Martin Asbæk Gallery began collaborating with the artist Astrid Kruse Jensen earlier this year, and it is with great pleasure that we can now present the solo exhibition Disappearing into the Past. The exhibition invites the viewer on a journey through a visual memoir which balances, with poetic realism, between memory and the subconscious.

The title of the exhibition involves an ambivalence and refers not only to the subjects, which touch cautiously on memories from a bygone time and the hidden innocence of nature enveloped in a dreaming veil. It also refers to the uncontrollability of the chemistry of old Polaroid films, which gives the photographic series a new layer of meaning. With this series Astrid Kruse Jensen has sought out brand new paths in her approach to the medium. Whereas earlier she used sophisticated photographic techniques, here she has used an old Polaroid camera – a photographic technique where, a few minutes after the shot, you have the finished photograph in your hand. With its distinctive square format and its mellow colour scale, the Polaroid photograph, before the age of the digital image, became synonymous with the registration of everyday experiences. In 2008 Polaroid discontinued production of these films, but there are still some left on the market, and some of these have now formed the basis of the works in Disappearing into the Past.

The development process of the now obsolete films is uncontrollable, and their final expression is subject to the chemical reactions. The chemical process is explored and its irregularities are used deliberately as features of the photographs. Astrid Kruse Jensen wanted to work with the way the chemistry becomes a visible part of the subject and helps to form the final expression. In a few areas of the photographs the subject has not been captured, while in other places it is affected by the chemistry, which crystallizes into various formations. In addition, the films – depending on type, age and unknown factors such as how they have been preserved – themselves have a history that remains uncertain, and which leaves its mark on the colour shades. The colours do not reflect reality, instead they give the photographs a picturesque expression.

An atmospheric, dreamlike light hovers over the individual subjects from nature and interiors, which are at the same time imbued with narratives that make their presence felt. There is something that is not being said, but can still be glimpsed as a tremor beneath the surface. The people in the photographs either have their backs to us, like the woman who is slowly moving into the water, or are faceless in other ways, such as the woman in the red dress who, although facing the viewer, is dissolved in strong backlight. The forest recurs in a number of pictures, in the form of towering firs, rambling scrub, crooked trees, behind which an idyllic log cabin comes into view. The house has been a recurring element in earlier series, as a metaphor for humanity – for the psyche. A space that protects us and a place where we try to be ourselves.

Sensory experience is spatialized in the form of wooden constructions placed around the gallery. Each construction is either sinking into the floor or growing up. The temporary constructions mime the shapes of houses, but are out of scale and intervene in the consciousness of the viewer.
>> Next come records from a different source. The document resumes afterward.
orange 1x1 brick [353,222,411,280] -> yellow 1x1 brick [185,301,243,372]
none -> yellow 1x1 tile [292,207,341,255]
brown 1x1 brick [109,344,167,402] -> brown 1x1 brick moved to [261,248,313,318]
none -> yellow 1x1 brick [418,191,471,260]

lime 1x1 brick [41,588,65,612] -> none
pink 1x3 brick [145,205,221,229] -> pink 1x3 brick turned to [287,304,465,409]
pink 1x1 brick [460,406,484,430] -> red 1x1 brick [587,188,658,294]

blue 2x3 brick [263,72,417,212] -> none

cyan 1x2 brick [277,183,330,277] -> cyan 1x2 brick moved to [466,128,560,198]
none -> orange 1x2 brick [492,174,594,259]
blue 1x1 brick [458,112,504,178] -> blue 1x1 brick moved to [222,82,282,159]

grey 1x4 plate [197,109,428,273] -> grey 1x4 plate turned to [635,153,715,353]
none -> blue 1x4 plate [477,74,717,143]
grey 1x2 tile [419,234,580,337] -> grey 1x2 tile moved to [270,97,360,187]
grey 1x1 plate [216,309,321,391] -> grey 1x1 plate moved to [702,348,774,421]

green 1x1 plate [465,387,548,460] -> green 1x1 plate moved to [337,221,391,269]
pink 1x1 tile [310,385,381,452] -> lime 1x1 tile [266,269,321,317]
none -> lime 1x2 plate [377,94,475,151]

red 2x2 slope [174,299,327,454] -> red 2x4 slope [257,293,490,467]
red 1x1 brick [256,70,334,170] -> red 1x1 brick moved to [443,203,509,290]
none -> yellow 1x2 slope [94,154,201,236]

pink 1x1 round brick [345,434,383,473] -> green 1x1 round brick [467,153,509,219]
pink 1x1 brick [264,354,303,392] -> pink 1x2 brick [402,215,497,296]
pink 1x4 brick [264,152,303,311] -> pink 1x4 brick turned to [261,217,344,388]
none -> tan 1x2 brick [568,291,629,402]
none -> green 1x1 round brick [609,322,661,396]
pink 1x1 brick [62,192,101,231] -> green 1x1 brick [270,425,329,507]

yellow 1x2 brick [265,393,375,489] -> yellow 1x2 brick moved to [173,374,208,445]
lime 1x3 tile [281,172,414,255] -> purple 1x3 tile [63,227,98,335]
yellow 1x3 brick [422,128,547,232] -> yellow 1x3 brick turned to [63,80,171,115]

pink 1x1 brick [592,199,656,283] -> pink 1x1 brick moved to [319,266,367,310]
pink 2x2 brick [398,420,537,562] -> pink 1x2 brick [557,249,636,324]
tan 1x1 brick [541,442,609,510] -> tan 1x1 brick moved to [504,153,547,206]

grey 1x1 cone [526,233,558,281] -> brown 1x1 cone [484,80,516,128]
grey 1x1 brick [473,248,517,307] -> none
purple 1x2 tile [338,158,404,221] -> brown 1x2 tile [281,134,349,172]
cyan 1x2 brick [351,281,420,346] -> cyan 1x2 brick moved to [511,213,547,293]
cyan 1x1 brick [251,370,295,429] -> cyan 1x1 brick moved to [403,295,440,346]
Through the photographs and installation the exhibition conveys the feeling that something more is at play. Both in earlier projects and here, a strong theme is the encounter between the alien and the familiar – the real and the imaginary. In other words a poetic displacement of reality that gives the world of the imagination a way of inserting itself in reality.

The exhibition Disappearing into the Past has earlier been shown at Brundlund Castle, Stadtmuseum Schleswig and Rønnebæksholm, and later in the year will be shown in an exhibition at BRANDTS Museet for Fotokunst in Odense. Together, the museums have created the book Disappearing into the Past, which won the prize Best Book Work in Denmark from the Book Crafts Association in 2012. The exhibition at Martin Asbæk Gallery will also show brand new works created by the artist this summer.